# PROBLEM
Write out the passage below on illegal gold mining in Ghana word for word, from "That year the" up to and including "are off duty.".

# PAGE EXCERPT
BEGIN
Ghana cracked down on illegal small-scale gold mining in 2017, after the national water company warned that the chemicals discharged by what is locally known as galamsey could force the country to import all its drinking water within the next two decades.
That year the government set up a military task force to dismantle illegal mining sites and imposed a 20-month ban on all small-scale mining to give nature a breather. Satellite imagery and digital technologies are being used to better monitor mining activity.
Yet Global Forest Watch data released last month shows the rate of deforestation in Ghana increased by 60 percent in 2018, faster than in any other part of the world. The country lost 1.13 percent its primary forest last year, in part due to gold mined illegally and often siphoned away by Chinese buyers.
Daniel Kwamena Ewur, an officer for conservation group A Rocha, said the ban pushed more small-scale miners to work within the protected Atewa forest, operating at night when security officials are off duty.
Local authorities and NGOs have started training illegal miners to learn alternative livelihood skills such as soup-making and farming bees. But critics doubt these activities are economically viable.
END
# DATA SHOWN
BEGIN
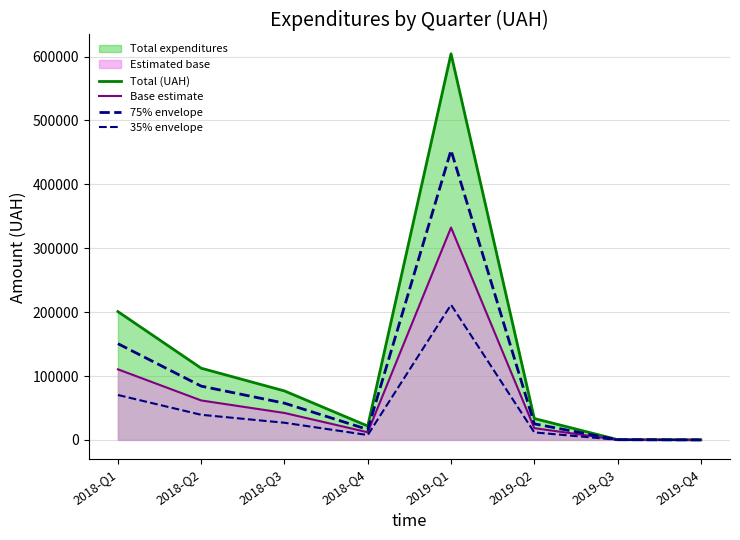

At how many categories does at least one series exceed 120961?

2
END
# SOLUTION TO THE PROBLEM
That year the government set up a military task force to dismantle illegal mining sites and imposed a 20-month ban on all small-scale mining to give nature a breather. Satellite imagery and digital technologies are being used to better monitor mining activity.
Yet Global Forest Watch data released last month shows the rate of deforestation in Ghana increased by 60 percent in 2018, faster than in any other part of the world. The country lost 1.13 percent its primary forest last year, in part due to gold mined illegally and often siphoned away by Chinese buyers.
Daniel Kwamena Ewur, an officer for conservation group A Rocha, said the ban pushed more small-scale miners to work within the protected Atewa forest, operating at night when security officials are off duty.